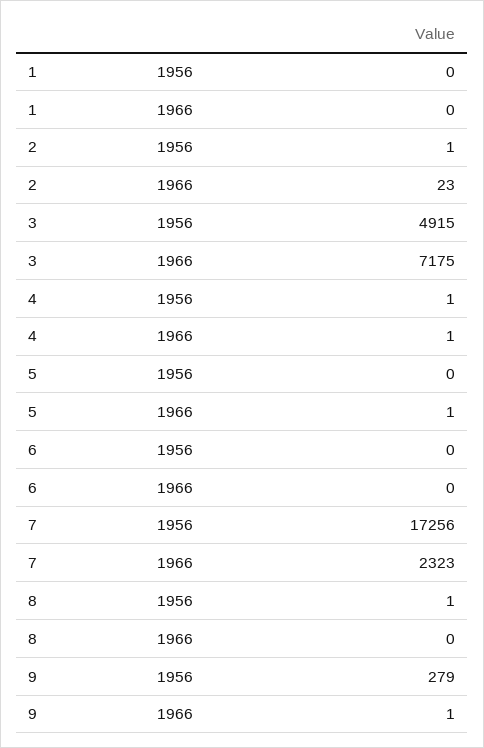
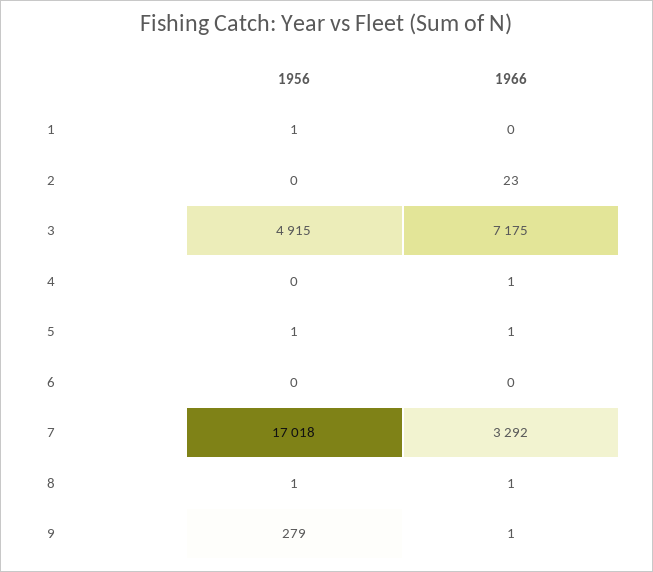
1, 1956: 0 -> 1
2, 1956: 1 -> 0
4, 1956: 1 -> 0
5, 1956: 0 -> 1
7, 1956: 17256 -> 17018
7, 1966: 2323 -> 3292
8, 1966: 0 -> 1

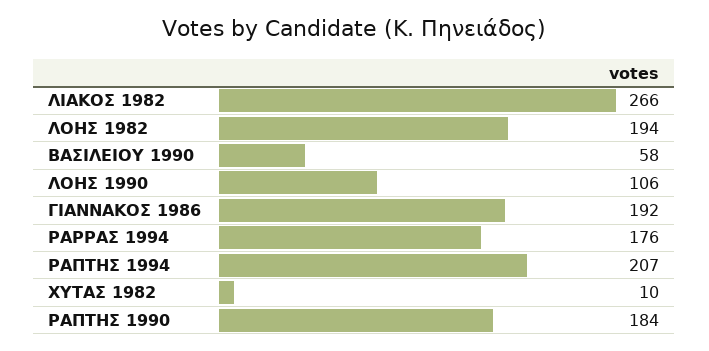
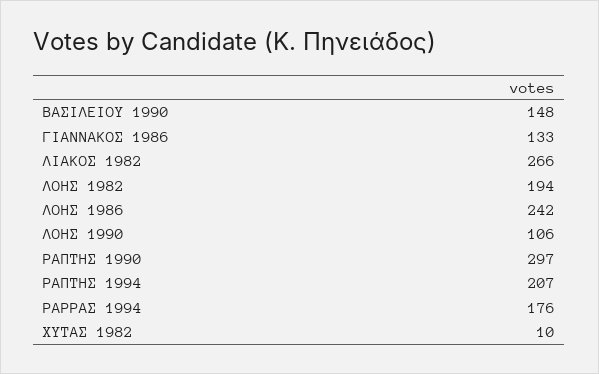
ΒΑΣΙΛΕΙΟΥ 1990: 58 -> 148
ΓΙΑΝΝΑΚΟΣ 1986: 192 -> 133
ΡΑΠΤΗΣ 1990: 184 -> 297
ΛΟΗΣ 1986: none -> 242

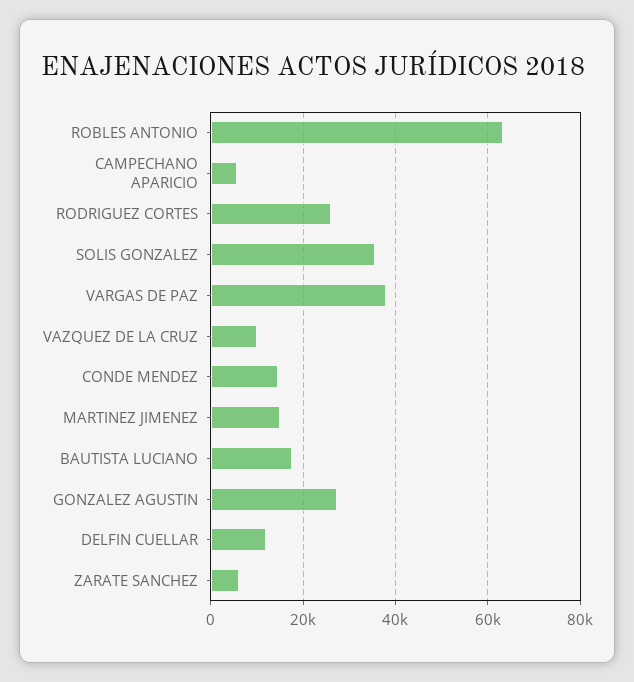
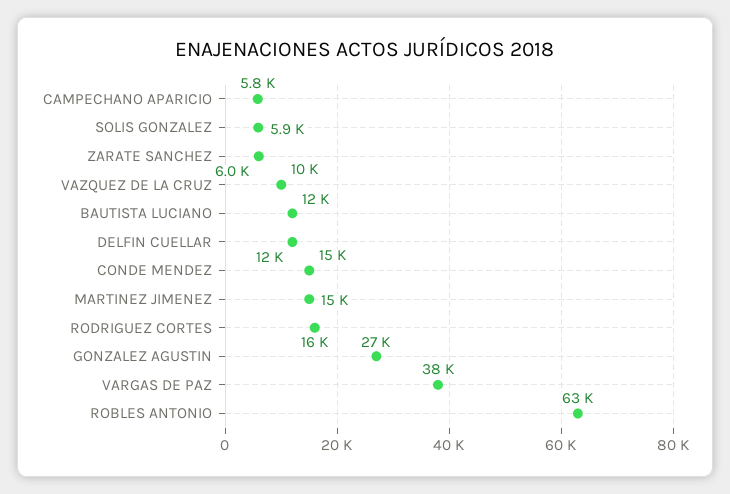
RODRIGUEZ CORTES: 26000 -> 16000
SOLIS GONZALEZ: 36000 -> 5900
BAUTISTA LUCIANO: 18000 -> 12000

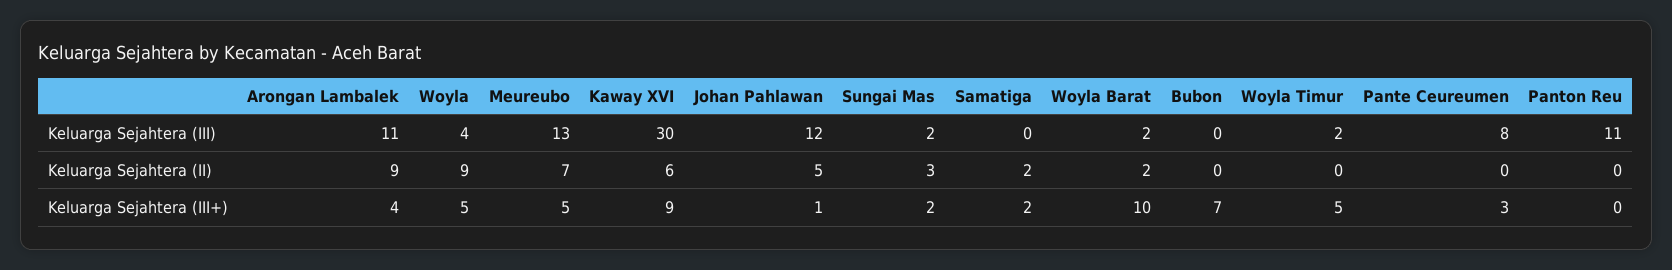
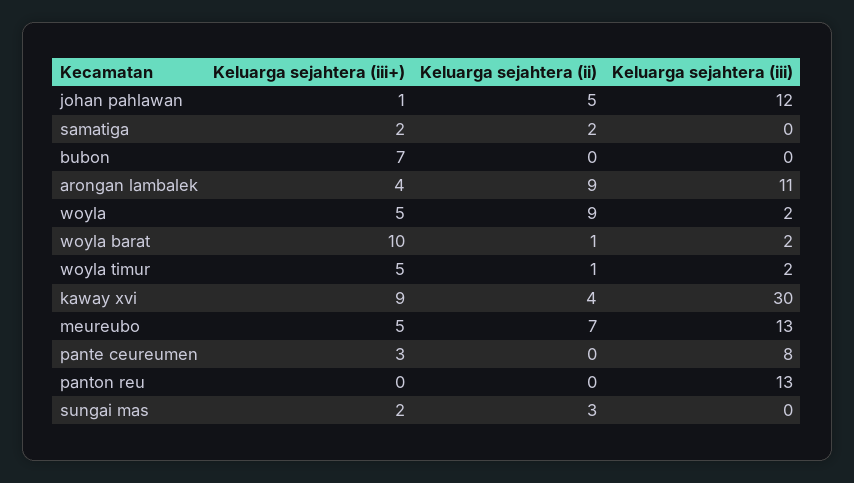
Woyla, Keluarga Sejahtera (III): 4 -> 2
Sungai Mas, Keluarga Sejahtera (III): 2 -> 0
Panton Reu, Keluarga Sejahtera (III): 11 -> 13
Kaway XVI, Keluarga Sejahtera (II): 6 -> 4
Woyla Barat, Keluarga Sejahtera (II): 2 -> 1
Woyla Timur, Keluarga Sejahtera (II): 0 -> 1

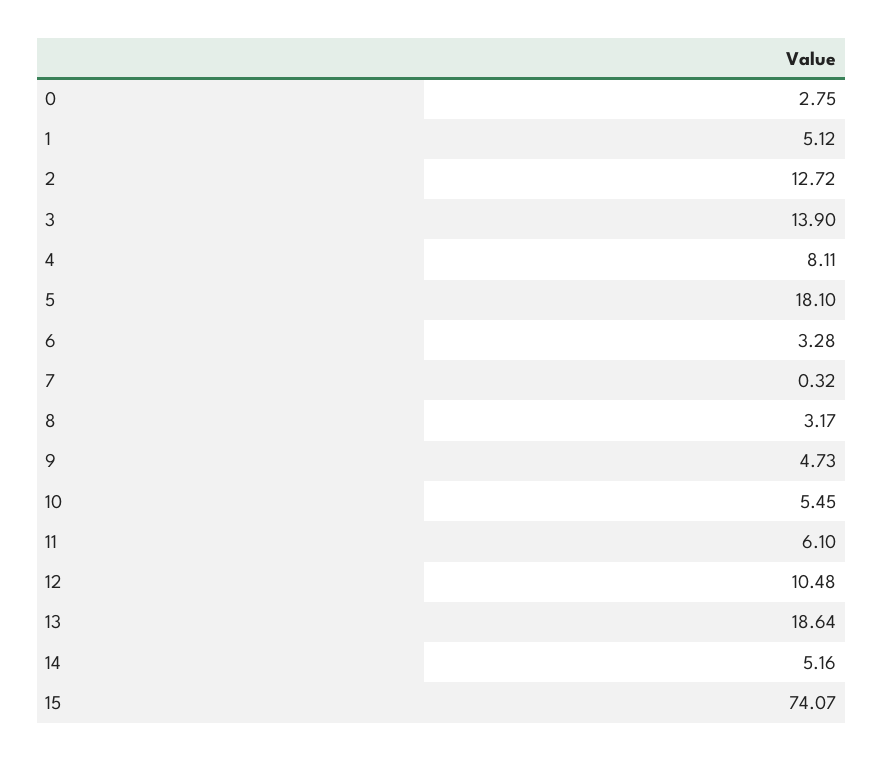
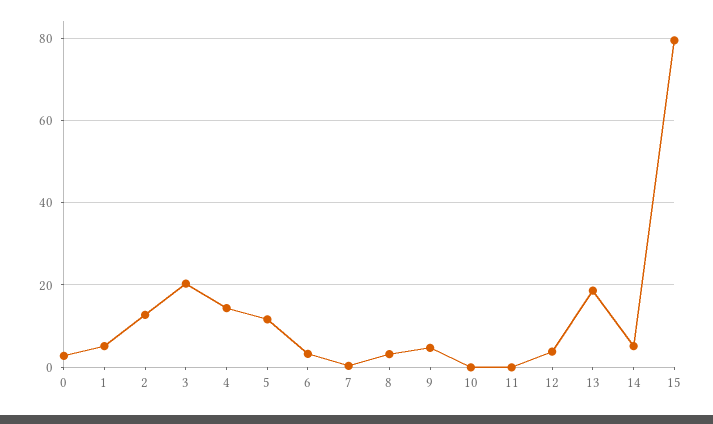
3: 13.9 -> 20
4: 8.11 -> 14
5: 18.1 -> 12
10: 5.45 -> 0
11: 6.1 -> 0
12: 10.48 -> 4
15: 74.07 -> 80

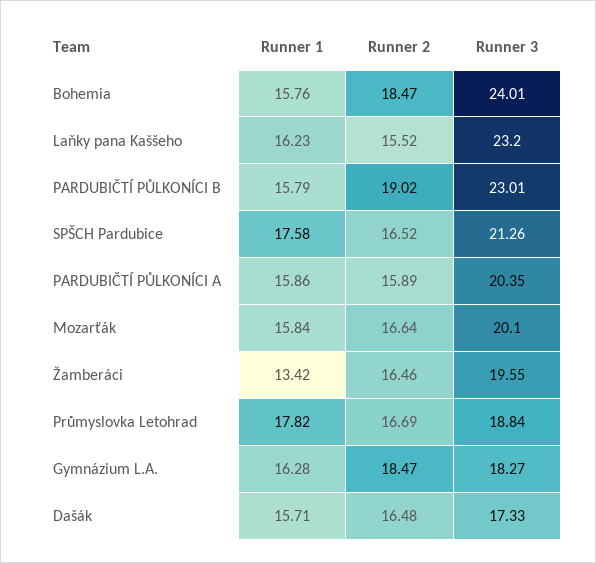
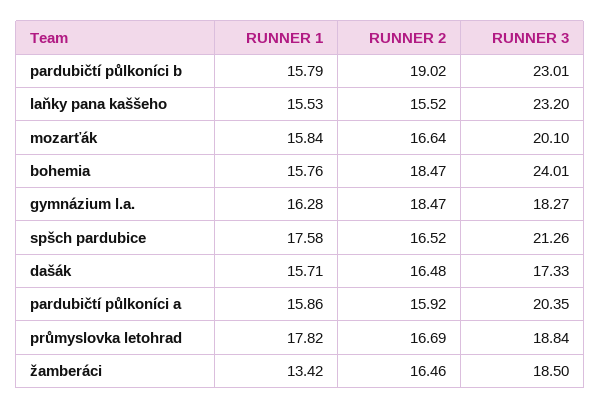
Runner 1, Laňky pana Kaššeho: 16.23 -> 15.53
Runner 2, PARDUBIČTÍ PŮLKONÍCI A: 15.89 -> 15.92
Runner 3, Žamberáci: 19.55 -> 18.5

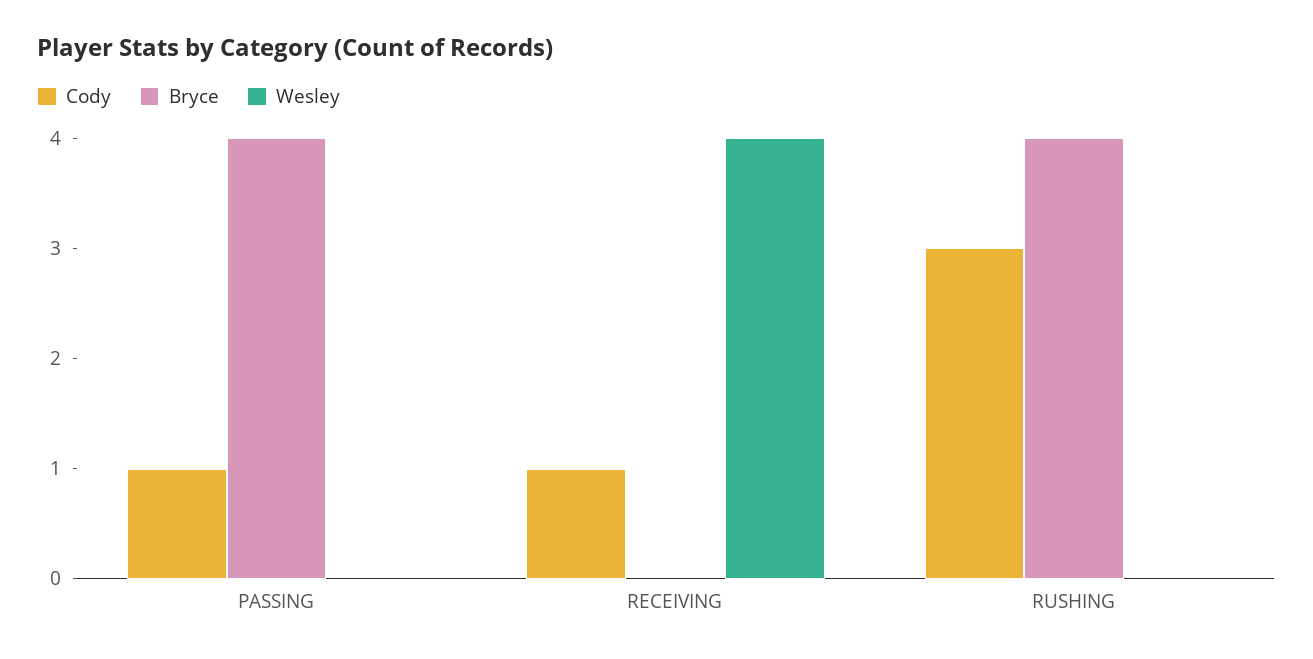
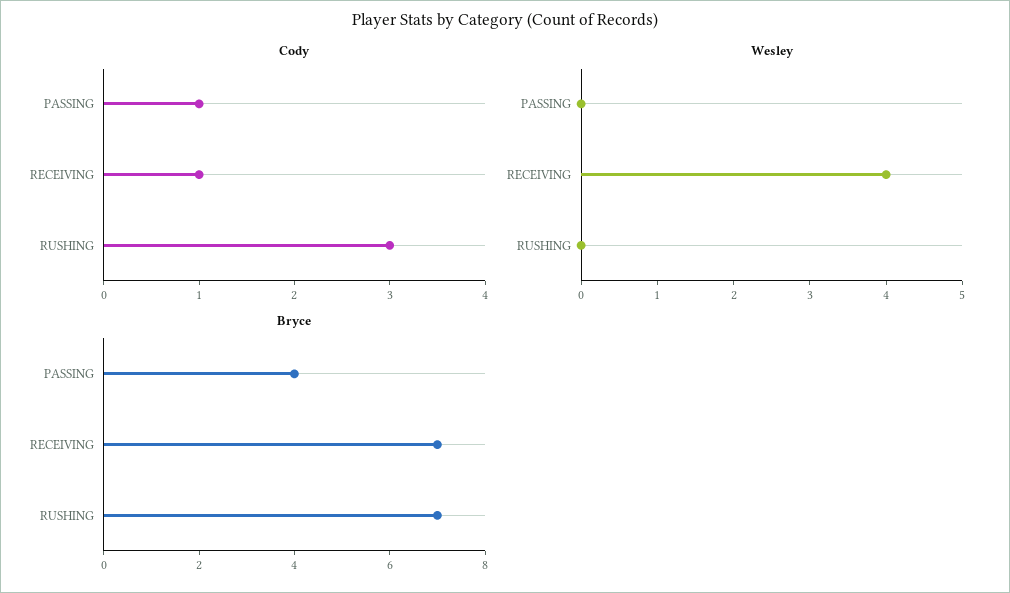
Bryce, RECEIVING: 0 -> 7
Bryce, RUSHING: 4 -> 7

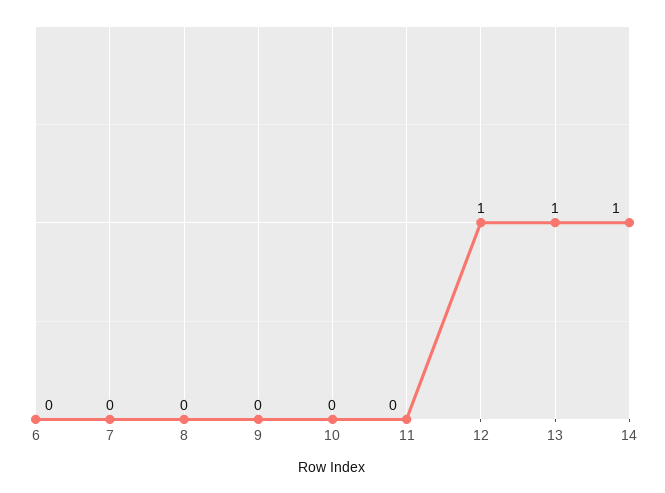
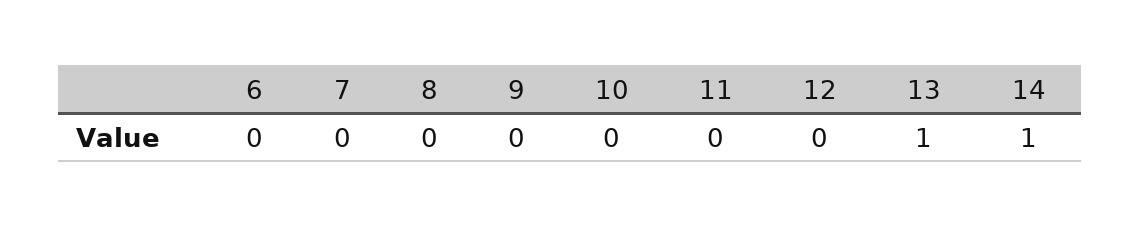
12: 1 -> 0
• • • •
DIRECTIVE :: Every line from the one with "15: 74.07 -> 80" through the end of the material above should be restated word for word, with the pictures left out.

SOLVED EXERCISE ::
15: 74.07 -> 80

Runner 1, Laňky pana Kaššeho: 16.23 -> 15.53
Runner 2, PARDUBIČTÍ PŮLKONÍCI A: 15.89 -> 15.92
Runner 3, Žamberáci: 19.55 -> 18.5

Bryce, RECEIVING: 0 -> 7
Bryce, RUSHING: 4 -> 7

12: 1 -> 0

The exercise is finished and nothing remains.